The fact that this last scene is the final stage of the emotional arcs is amplified by the contrasting fact that the scene appears to be a happy and successful resolution.  It looks like Salieri is helping Mozart, it looks like Mozart has the money he needs and will get more. . . but none of this is true.  The opposite emotions have taken over, and the false ones fade away as the composer dies.

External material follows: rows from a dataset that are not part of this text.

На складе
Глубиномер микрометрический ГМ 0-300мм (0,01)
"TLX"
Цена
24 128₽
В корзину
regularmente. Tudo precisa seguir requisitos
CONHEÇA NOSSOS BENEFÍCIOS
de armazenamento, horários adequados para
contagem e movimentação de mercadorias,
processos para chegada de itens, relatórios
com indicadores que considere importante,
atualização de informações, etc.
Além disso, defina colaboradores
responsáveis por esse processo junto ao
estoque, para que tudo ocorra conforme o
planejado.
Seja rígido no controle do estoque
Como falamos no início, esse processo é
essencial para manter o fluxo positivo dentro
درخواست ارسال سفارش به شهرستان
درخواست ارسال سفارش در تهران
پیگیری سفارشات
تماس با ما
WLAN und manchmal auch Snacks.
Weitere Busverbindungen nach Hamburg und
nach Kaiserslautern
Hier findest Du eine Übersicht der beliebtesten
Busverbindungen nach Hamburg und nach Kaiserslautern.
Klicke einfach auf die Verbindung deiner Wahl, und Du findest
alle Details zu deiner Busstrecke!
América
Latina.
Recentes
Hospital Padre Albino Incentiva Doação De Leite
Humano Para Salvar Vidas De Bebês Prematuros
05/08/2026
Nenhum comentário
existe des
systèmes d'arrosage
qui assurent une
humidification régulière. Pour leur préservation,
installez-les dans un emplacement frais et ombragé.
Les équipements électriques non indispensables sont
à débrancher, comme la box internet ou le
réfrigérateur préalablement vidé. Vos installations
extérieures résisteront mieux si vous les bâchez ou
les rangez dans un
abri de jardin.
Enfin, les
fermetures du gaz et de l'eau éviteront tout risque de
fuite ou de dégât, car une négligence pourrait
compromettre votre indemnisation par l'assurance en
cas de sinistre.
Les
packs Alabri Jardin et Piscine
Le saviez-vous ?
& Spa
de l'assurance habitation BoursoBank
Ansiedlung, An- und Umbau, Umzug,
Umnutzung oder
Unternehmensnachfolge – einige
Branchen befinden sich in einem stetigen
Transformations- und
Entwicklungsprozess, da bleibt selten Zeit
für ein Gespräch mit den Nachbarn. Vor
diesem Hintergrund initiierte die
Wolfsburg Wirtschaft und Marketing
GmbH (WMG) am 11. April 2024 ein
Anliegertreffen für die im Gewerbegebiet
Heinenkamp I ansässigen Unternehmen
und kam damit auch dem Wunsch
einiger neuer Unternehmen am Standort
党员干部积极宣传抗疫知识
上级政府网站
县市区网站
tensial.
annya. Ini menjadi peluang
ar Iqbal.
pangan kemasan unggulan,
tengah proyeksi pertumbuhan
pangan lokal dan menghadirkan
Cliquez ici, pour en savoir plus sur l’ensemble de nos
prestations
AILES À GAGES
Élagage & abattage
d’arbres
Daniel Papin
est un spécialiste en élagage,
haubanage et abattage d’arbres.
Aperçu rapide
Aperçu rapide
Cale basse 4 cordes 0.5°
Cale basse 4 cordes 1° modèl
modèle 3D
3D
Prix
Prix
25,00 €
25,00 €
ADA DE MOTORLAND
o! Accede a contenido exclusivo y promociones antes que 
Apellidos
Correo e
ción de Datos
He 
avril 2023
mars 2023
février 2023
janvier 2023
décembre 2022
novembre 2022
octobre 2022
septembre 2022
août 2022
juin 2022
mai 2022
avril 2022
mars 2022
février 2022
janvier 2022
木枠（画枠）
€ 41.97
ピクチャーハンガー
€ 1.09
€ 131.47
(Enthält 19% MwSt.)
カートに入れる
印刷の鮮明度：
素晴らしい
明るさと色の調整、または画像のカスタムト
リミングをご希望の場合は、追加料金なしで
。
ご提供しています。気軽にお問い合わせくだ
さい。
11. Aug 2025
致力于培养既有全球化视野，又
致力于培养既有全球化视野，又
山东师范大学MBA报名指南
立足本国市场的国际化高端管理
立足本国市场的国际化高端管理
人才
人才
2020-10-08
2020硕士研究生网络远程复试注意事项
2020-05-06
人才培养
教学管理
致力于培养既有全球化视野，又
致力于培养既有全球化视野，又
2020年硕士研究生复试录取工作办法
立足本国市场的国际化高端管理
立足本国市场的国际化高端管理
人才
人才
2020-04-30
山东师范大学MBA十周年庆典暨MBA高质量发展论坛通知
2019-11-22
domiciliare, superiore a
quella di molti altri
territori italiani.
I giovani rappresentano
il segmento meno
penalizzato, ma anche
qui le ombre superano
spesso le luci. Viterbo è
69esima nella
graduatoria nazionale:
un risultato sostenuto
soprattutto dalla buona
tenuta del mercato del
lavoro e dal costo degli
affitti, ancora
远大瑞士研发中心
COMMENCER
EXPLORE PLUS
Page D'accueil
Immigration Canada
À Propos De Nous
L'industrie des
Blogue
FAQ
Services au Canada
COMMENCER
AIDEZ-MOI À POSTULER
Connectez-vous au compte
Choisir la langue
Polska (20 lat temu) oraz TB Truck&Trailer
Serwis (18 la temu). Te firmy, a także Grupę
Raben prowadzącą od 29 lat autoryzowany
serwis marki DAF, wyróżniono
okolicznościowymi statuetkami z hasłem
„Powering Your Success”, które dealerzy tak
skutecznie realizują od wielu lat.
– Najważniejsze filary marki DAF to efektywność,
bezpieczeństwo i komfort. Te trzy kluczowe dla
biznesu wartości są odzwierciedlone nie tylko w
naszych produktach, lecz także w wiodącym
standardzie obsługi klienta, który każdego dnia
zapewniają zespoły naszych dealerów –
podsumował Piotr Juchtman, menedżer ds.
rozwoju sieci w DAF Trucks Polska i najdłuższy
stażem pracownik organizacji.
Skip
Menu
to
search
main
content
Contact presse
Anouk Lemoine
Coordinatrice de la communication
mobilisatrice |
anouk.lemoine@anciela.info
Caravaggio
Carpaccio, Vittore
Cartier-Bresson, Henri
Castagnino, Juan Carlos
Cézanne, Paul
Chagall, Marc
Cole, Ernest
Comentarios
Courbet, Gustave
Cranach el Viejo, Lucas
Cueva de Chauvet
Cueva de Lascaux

Of course, the only emotions that are not brought back in false-form are ours, namely those of pity and indignation.  Mozart, once triumphantly and joyfully conducting, is pale and dying on his bead with the villain magnanimously standing over him.  This unjust situation is magnified when Mozart utters his last words to Salieri, “forgive me.”  This is the last reversal, Mozart uttering the words that should have come from his murderer, and Mozart’s inability to grasp not only the gravity of his situation but all of the events leading up to it make us pity him and loathe Salieri even more since it reminds us how long and how completely Salieri was sabotaging him.